Data Is Plural

... is a weekly newsletter of useful/curious datasets.

2021.01.27 edition

Tens of millions of flights, dot-gov characteristics, corporate risk-talk, Euro-polling, and the Codex Atlanticus.

Tens of millions of flights. The OpenSky Network crowdsources air traffic data, thanks to members who collect the radio signals that aircraft periodically broadcast. The nonprofit organization has published a “COVID-19 flight dataset,” which contains metadata for the tens of millions of flights those members observed in 2019 and 2020, with plans to update the dataset until the pandemic ends. It includes each flight’s call sign, aircraft model type, origin and destination airports, time first and last seen, and more. [h/t Evgeny Pogrebnyak]

Dot-gov characteristics. The US General Services Administration publishes a list of all registered .gov domains (DIP 2017.01.18). In 2011, 2014, and 2015, open-source advocate Ben Balter used software to scan each federally-managed domain “to sniff out information about [their] technology and capabilities.” For instance: Do the domains support HTTPS? Do they use Google Analytics? Earlier this month, Balter ran the scan again, “to serve as a snapshot of the state of government technology ahead of the incoming Biden administration.” You can browse and download the results.

Corporate risk-talk. The Firm-Level Risk project uses “textual analysis of quarterly earnings conference calls held by more than 11,000 listed firms in 81 countries” to construct company-by-company “measures of exposure, risk, and sentiment.” The dataset goes back nearly two decades and includes sub-measures for various themes, such as tax policy, Brexit, and COVID-19. [h/t Stephan Hollander]

Euro-polling. The European Opinion Polls as Open Data repository collects the results of party-preference polls in 34 countries. For each poll, it lists the polling firm and commissioners, when the fieldwork began and ended, its scope and sample size, and the topline numbers for each party. Related: Project maintainer Filip Van Laenen on “how simple things can turn out to be rather complicated.” [h/t Erik Gahner Larsen]

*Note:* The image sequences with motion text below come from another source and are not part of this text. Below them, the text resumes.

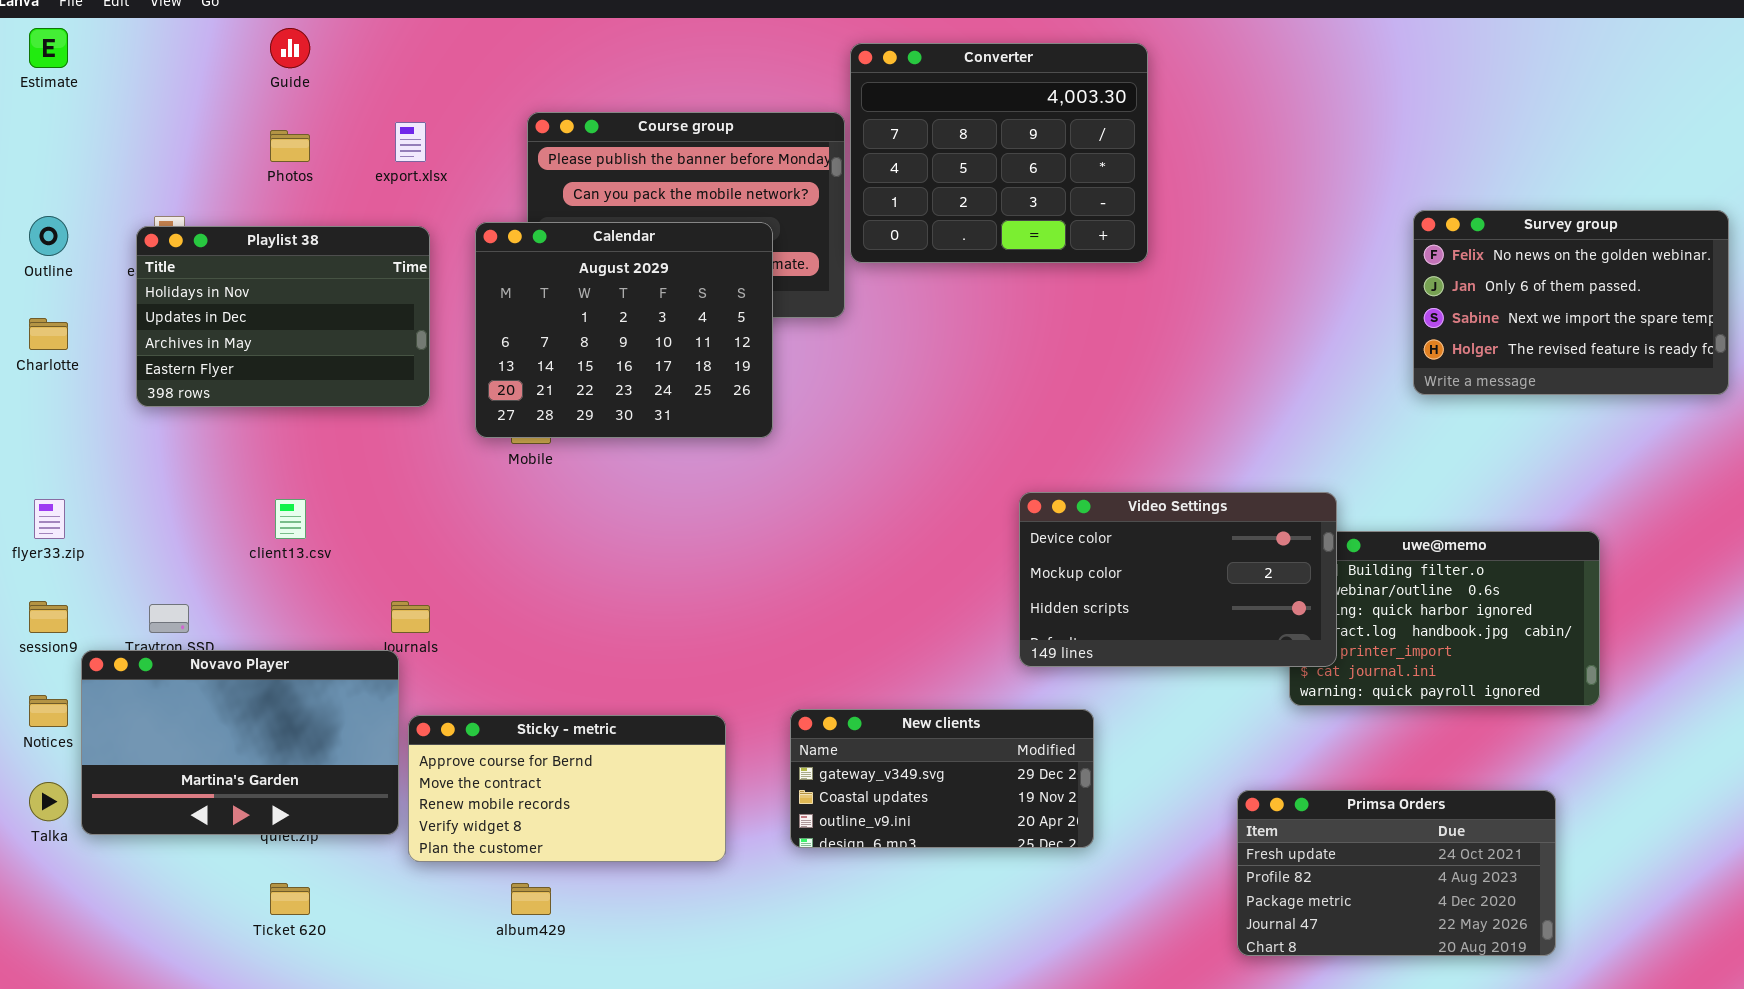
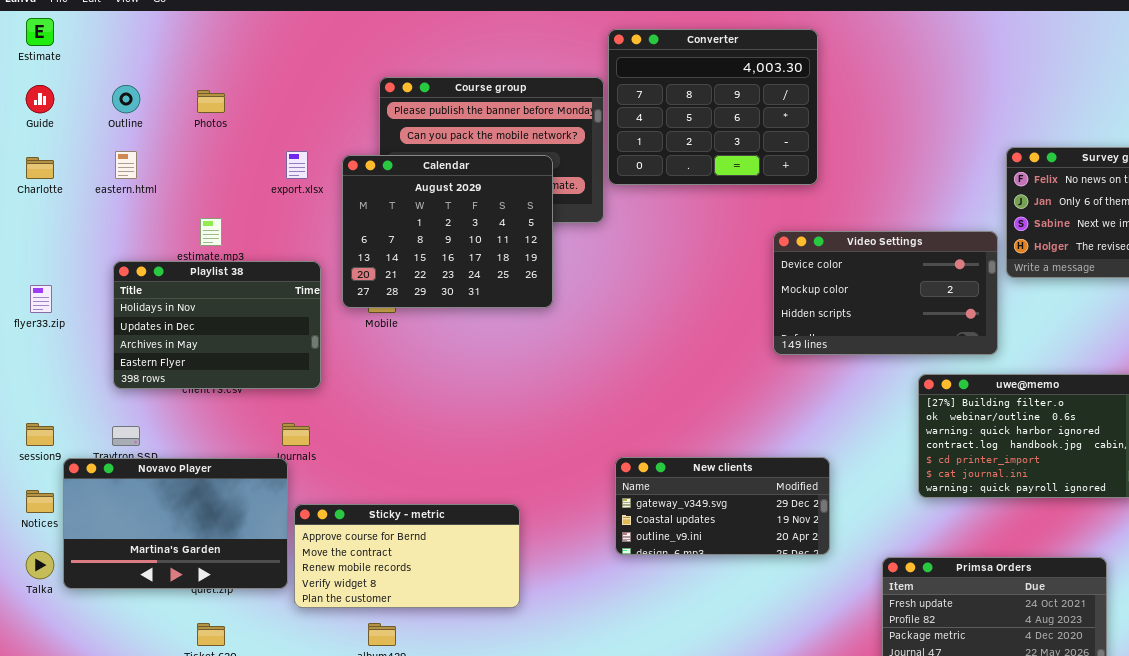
Guide: [270,28,310,68] -> [26,85,54,113], moved
export.xlsx: [395,122,426,162] -> [286,151,308,179], moved
Outline: [29,216,68,256] -> [112,85,140,113], moved
Playlist 38: [136,226,430,407] -> [113,261,321,389], moved
Charlotte: [29,318,68,350] -> [26,157,54,179], moved
Video Settings: [1019,492,1337,667] -> [773,231,998,355], moved
flyer33.zip: [34,499,65,539] -> [30,285,52,313], moved
New clients: [790,709,1094,848] -> [615,457,830,555], moved

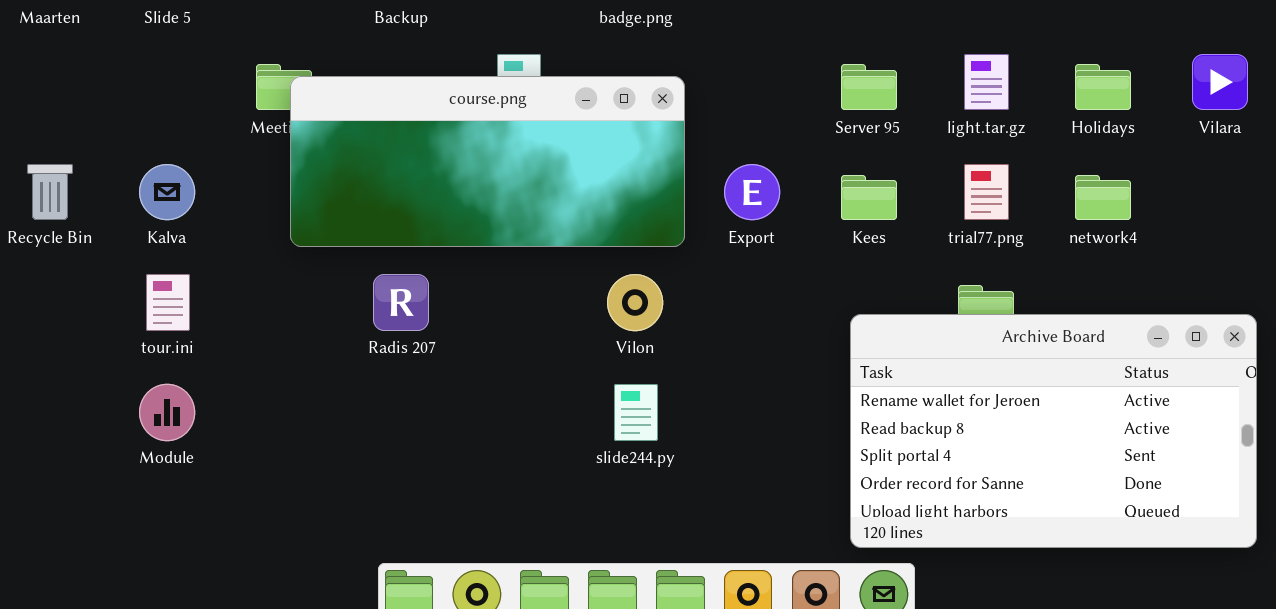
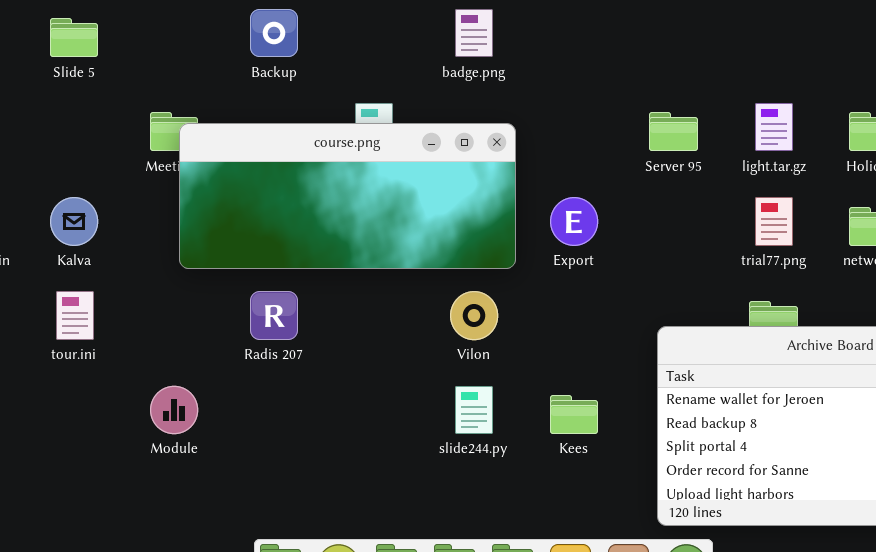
Kees: [841,175,897,220] -> [550,395,598,434], moved
Module: [139,384,195,441] -> [150,386,198,434], moved

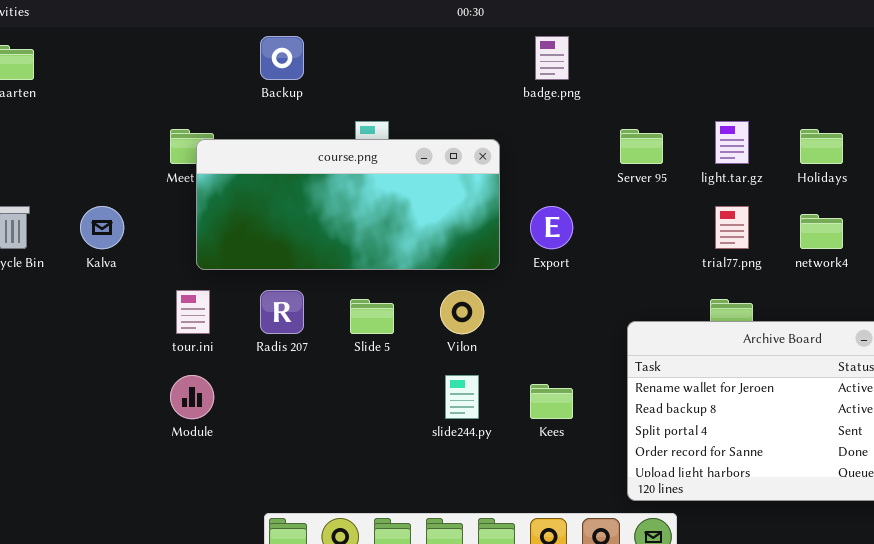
badge.png: [455,9,493,57] -> [535,36,569,80], moved
Slide 5: [50,18,98,57] -> [350,299,394,334], moved
tour.ini: [56,291,94,340] -> [176,290,210,334], moved

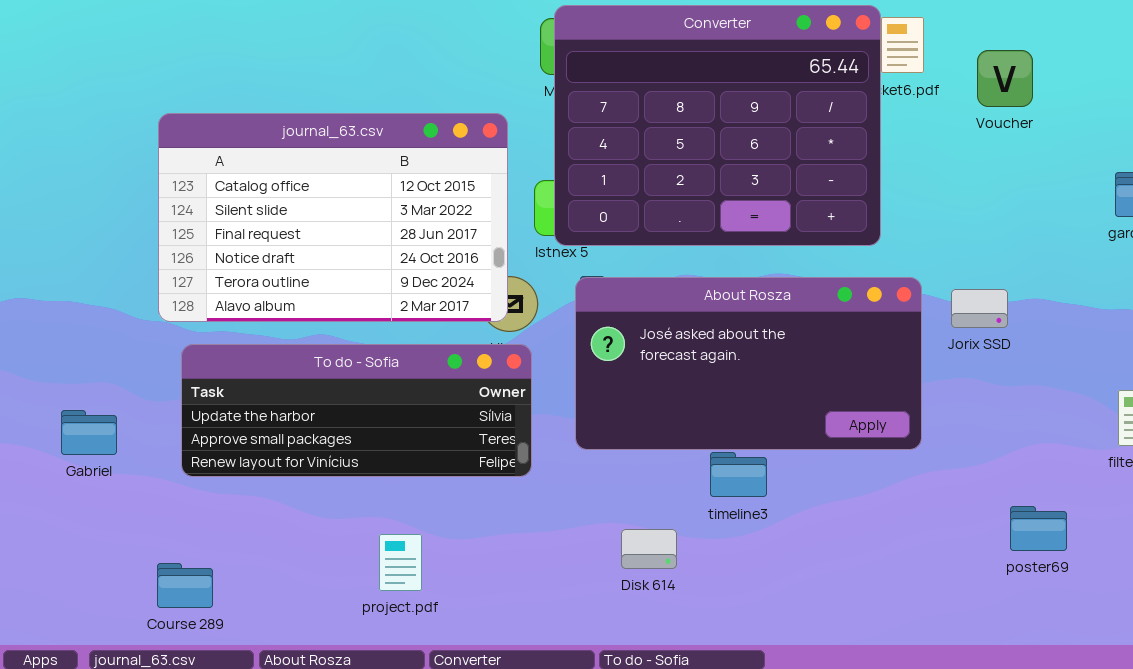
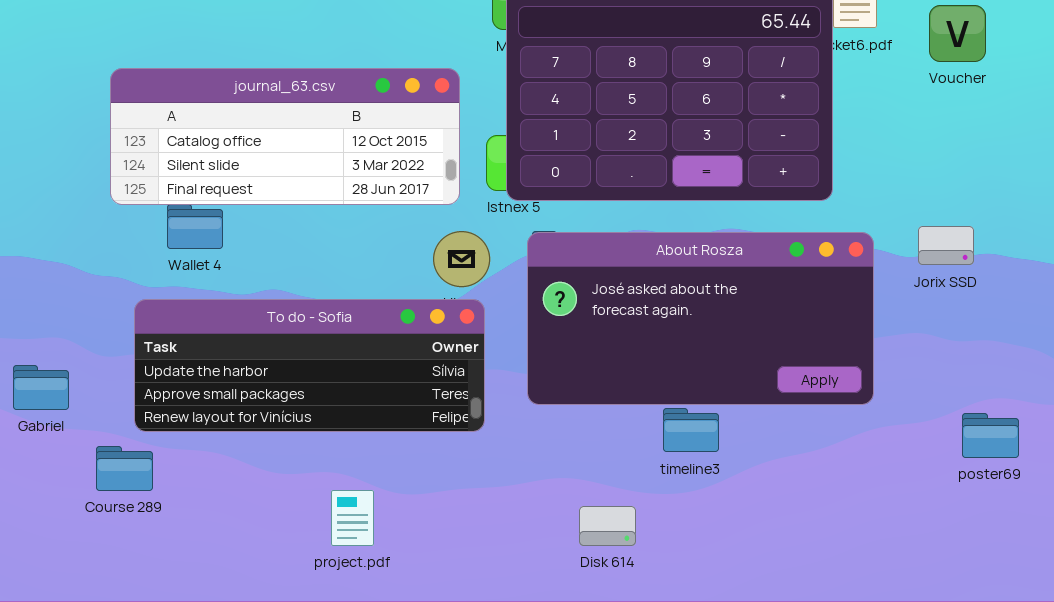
journal_63.csv: [158,113,508,322] -> [110,68,460,205], resized
Jorix SSD: [951,289,1008,328] -> [918,226,974,265], moved
poster69: [1010,506,1067,551] -> [962,413,1019,458], moved
Disk 614: [621,529,677,569] -> [579,506,636,546], moved
Course 289: [157,563,213,608] -> [96,446,153,491], moved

The da Vinci codex. The Codex Atlanticus “is the largest existing collection of original drawings and text by Leonardo da Vinci” — 1,119 pages assembled by the 16th–century sculptor Pompeo Leoni. Milan’s Biblioteca Ambrosiana and The Visual Agency have created an interactive graphic that lets you explore the pages by year and subject; you can also download that metadata through the graphic’s “About the project” section. [h/t Giuseppe Sollazzo]